> **Texto seleccionado**
* * *

En el caso del personal docente de enseñanza básica (en el contexto términos de creación de ambientes propicios para el aprendizaje), cabe señalar que conceden gran relevancia a los contenidos de naturaleza disciplinaria en desmedro, quizás, de los contenidos actitudinales y procedimentales. En esta misma línea, se releva el protagonismo áulico docente por sobre el protagonismo estudiantil (Cachapuz, et al., 2017).
Por su parte, en el caso del profesorado novel, es muy común que, en sus primeros años profesionales, se vea desbordado en sus responsabilidades, sobre todo las que tienen que ver con las actividades de enseñanza (Cisternas León, 2016). En esta perspectiva, los cuerpos docentes activan rutinas tradicionales con el objeto de no perder el control de la clase, acaban “asumiendo que las teorías modernas, son irrealizables, y al cabo de … un tiempo más acaben pensando cómo actúan y no actuando como pensaban, con lo que el ciclo reproductivo se habrá completado y reforzado” (Porlán Ariza, 2018, p. 9).
Sin duda, la adopción de una actitud creativa y emancipadora frente a estos fenómenos depende, en cierto modo, de las experiencias pedagógicas vividas (formación inicial), de las creencias y significados personales (perspectivas epistemológicas) y del desarrollo profesional, individual y colectivo (acciones didácticas) en tanto estemos hablando del proceso de construcción y consolidación de la identidad docente (Cisternas León, 2016).
En consecuencia, son las maestras y maestros los grandes motores de cambio de estas nuevas realidades. Son ellas y ellos actores clave en el surgimiento de una nueva educación ecocientífica en las aulas escolares.

* * *

> **Extractos de datos**

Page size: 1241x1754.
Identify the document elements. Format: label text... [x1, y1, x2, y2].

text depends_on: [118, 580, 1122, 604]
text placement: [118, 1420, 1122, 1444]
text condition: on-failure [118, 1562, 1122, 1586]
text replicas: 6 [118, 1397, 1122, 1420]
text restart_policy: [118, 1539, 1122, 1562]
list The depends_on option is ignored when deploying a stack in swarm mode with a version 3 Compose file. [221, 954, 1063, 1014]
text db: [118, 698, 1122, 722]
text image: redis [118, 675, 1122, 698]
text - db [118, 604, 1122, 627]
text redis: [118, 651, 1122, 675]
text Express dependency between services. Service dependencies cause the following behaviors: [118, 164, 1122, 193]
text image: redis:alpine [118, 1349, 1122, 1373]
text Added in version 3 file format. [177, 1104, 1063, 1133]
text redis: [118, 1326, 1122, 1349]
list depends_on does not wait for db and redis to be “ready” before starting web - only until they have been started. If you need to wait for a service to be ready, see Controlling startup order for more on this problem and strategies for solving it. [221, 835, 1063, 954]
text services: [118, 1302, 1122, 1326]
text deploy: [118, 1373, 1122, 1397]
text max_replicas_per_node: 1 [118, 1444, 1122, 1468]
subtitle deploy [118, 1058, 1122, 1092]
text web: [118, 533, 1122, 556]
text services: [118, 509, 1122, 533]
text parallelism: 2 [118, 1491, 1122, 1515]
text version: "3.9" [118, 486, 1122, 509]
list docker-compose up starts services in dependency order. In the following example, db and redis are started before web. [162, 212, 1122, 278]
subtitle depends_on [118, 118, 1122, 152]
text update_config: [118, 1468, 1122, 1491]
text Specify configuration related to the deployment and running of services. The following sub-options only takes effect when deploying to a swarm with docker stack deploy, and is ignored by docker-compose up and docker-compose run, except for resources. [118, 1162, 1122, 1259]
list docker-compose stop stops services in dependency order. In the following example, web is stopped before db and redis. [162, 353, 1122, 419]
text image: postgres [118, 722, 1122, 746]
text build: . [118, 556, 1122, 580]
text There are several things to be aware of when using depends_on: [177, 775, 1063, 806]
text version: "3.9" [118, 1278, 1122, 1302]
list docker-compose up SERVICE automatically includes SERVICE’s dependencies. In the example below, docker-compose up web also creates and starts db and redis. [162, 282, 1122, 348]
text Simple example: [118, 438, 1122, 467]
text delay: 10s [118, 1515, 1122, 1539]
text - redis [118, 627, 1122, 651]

* * *

> **Desafío**
Enumera todas las referencias bibliográficas citadas entre paréntesis en el texto seleccionado, con su autor y año. Menciona solo una vez cada referencia repetida.

> **Respuesta escrita**
- Cachapuz, et al., 2017
- Cisternas León, 2016
- Porlán Ariza, 2018